Chapter 705 The Road Home - Part 4
Little by little, more villagers gathered. The driver turned his horse away, ploughing it further into the village, looking for someone with authority that he could declare his task done to. Oliver didn't watch to see him go. His gazes were focused on the people of the village, as one by one, they gathered.
Not all of them came to grasp his hands, as the first couple had, but all of them reacted with the same amount of awe, as they could hardly believe his existence. It was the boy that they remembered, but alive and well. No, more than that. The last they'd seen him, he was pale white, covered in blood, unconscious for hours.
Now, here he was, a handsome knight, dressed in a noble's finery, a glint in his eyes, a warrior's posture to his shoulders. A transformed man – their man. His achievements were their achievements. Theirs were his.
"My children breathe thanks to you," a man told him, his nose running from his tears. Oliver noticed he was missing a hand. "I breathe because of you. Because of your father. If only we'd known that there were Patrick's looking over us… Fools that we were, treating you like a normal man."
"I am but a normal man," Oliver assured him.
The man shook his head, smiling. "Not anymore, you ain't, not anymore."
There must have been more than a hundred of them gathered by now, young and old, children and farmers. Those that had been strong enough to fight beside him, and those that they'd fought to protect.

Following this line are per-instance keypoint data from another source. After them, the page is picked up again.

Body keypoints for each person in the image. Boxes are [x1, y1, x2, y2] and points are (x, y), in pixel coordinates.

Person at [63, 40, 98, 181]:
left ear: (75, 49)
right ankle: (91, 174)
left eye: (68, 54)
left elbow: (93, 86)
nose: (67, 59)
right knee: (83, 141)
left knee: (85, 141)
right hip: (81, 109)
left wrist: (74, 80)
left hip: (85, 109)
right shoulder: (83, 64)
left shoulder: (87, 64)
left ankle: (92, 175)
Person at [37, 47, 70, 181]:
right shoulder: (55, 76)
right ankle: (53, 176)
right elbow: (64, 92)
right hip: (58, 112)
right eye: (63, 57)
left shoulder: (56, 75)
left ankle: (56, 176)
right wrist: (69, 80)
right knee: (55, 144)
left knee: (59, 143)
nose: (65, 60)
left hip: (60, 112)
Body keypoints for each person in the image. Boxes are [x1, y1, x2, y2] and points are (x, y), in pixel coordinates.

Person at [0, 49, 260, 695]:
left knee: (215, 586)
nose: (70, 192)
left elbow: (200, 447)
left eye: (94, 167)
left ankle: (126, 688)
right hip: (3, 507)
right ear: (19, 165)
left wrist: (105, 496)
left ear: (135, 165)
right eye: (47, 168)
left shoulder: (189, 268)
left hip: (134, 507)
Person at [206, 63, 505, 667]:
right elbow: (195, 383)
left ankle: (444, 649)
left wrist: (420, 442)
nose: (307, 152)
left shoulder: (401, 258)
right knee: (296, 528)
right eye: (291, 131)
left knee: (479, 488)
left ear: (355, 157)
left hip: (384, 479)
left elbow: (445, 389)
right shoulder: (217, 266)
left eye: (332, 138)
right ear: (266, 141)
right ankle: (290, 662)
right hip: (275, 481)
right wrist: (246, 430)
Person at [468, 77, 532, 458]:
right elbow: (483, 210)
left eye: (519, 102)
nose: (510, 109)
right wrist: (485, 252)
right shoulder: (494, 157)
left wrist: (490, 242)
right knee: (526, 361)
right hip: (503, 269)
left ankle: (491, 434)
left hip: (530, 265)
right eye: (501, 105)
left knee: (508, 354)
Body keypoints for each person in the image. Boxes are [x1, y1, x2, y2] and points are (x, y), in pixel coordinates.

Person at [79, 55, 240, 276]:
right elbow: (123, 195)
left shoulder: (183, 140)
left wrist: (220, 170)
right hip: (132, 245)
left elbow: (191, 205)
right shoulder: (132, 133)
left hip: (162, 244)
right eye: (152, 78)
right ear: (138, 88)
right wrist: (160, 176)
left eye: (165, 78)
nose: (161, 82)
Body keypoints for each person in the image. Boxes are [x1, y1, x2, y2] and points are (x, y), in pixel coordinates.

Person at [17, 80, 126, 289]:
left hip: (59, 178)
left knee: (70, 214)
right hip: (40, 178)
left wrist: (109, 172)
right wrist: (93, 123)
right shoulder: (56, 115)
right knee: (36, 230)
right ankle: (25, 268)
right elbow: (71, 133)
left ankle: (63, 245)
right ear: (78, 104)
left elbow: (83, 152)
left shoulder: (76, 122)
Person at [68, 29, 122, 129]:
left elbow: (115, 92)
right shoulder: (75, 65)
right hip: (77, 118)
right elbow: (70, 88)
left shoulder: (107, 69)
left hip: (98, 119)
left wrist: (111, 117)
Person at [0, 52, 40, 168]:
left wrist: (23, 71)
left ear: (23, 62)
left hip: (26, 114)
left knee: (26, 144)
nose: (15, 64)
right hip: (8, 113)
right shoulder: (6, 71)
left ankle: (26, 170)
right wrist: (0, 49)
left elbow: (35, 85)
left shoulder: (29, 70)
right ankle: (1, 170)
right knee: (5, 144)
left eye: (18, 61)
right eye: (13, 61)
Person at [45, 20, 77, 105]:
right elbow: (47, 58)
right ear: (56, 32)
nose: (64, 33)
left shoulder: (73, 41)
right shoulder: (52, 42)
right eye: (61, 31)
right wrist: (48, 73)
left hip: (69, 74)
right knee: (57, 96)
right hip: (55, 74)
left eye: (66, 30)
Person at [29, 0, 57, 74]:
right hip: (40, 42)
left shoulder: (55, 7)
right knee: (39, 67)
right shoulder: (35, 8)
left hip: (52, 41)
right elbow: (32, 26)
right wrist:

It was those that he'd done battle with that he felt the strongest connection to, as one might imagine. His heart was raw at the sight of them all. Seeing so many tears, his own eyes were beginning to mist up. It took a hearty gritting of his teeth to stay their cause.
They made him proud the way they looked at him. No – they were proud of him. That was the sentiment that he got. They were proud to see the way that he had returned, and the way that he presented himself, because they knew that boy – that man – was theirs. He was the Oliver Patrick of Solgrim, and their protector.
"Goodness," an elderly woman said, raising her hand to her mouth to hide her shock. He recognized that face. Even if he'd lived a hundred lives, he likely wouldn't have forgotten it. A mundane face to most, for they only met under the most mundane of circumstances, but he'd seen her often enough that it was a face engraved on his heart nonetheless. It was the woman that ran the bakery.
She gave no mind to the distance that the others were showing. She grasped a hand, and when that wasn't enough, she startled him with a wide hug. "Goodness," she said. "Goodness, goodness – there is good. By Claudia's will, there's good in this world. To see you so well, so strong, and so tall.
There's goodness. It must have been terribly difficult, without your father… You've done well, Beam."
That broke the dam of tears that Oliver had been trying to hold back. He hadn't expected a low blow like that. It was two fathers, really, that he'd lost. Two families. Hard? 'Don't say it was hard, damn it,' Oliver murmured to himself.
If she said it was hard, then Oliver would be forced to catch a glimpse of all his life for what it was. He'd feel the sadness then, just like them.
As a tear drifted down his cheek, a merchant's voice ran through the crowd.
"Foooollllssss!" He called, with musical assertiveness. Oliver heard and felt the presence of several sets of feet appearing from behind him.
"You've left him in the snow for a good half hour, and no one thought to warn me? What are the lot of you doing? Wipe those tears from your godforsaken eyes, and welcome the man properly," the voice said.
"Greeves…" The old woman murmured, freeing herself from Oliver. Despite the merchant's reintroduction, she didn't say his name with an excessive amount of distaste. Oliver found that part, in particular, to be curious, for it was a reaction reflected on the faces of most of the villagers.
Greeves had been a thoroughly disliked man by many before, but now, even calling out to them as he did, they didn't seem to hate him for it.
Oliver turned to see the man, and was struck by the weight of familiarity. He had to grit his teeth from it. It hit him like a sledgehammer. It was one thing seeing the villagers that he didn't know the names of, and quite another to see so many people that he'd been close with gathered all at once. Explore new worlds at My Virtual Library Empire@@novelbin@@
Of course, it wasn't just Greeves. Judas was there beside him. Unexpectedly too, in a bundle of well-tended red hair, there was an even more familiar face amongst the approaching group.
"Greeves… Judas… Nila…" Oliver said their names, one after the other, as he looked them over. Gods, the three of them looked good. Greeves had always dressed well, but he looked even better than he had before. He'd lost some of the extra girth around his midsection, and his tanned face had a more angular look to it. It made him seem a younger man.
Judas was dressed like a high-class retainer at the Academy, with polished high boots like Oliver's, a thick coat to keep out the cold, and a waxed cape that hung from his shoulders for the rain. From the smile on the man's face, he must have known just how good he looked, for there was a smugness there. His short beard and hair too looked freshly tended.
But the real star of the show was Nila. She looked no inferior to Greeves in terms of the wealth that her clothing seemed to display. It was shocking to Oliver to see just how much someone could change in a few short months. She wasn't the plucky girl he'd remembered. She was truly starting to blossom into a beautiful young woman.